- **ACTION ITEM**
Begin with the line containing "3. Create a" and copy every line after it to the end of the entries, exactly, leaving out the lines before it.

(Stored data)
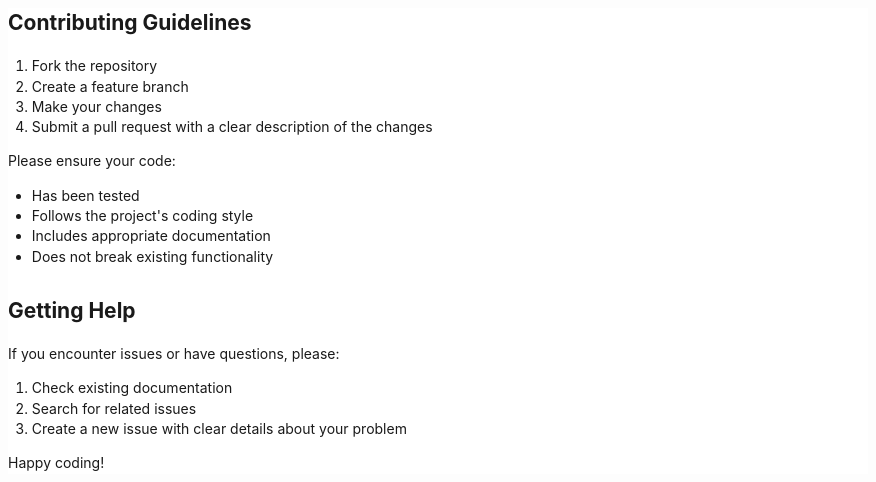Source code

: ## Contributing Guidelines

1. Fork the repository
2. Create a feature branch
3. Make your changes
4. Submit a pull request with a clear description of the changes

Please ensure your code:
- Has been tested
- Follows the project's coding style
- Includes appropriate documentation
- Does not break existing functionality

## Getting Help

If you encounter issues or have questions, please:
1. Check existing documentation
2. Search for related issues
3. Create a new issue with clear details about your problem

Happy coding!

- **RESULT FOR THIS EXERCISE**
3. Create a new issue with clear details about your problem

Happy coding!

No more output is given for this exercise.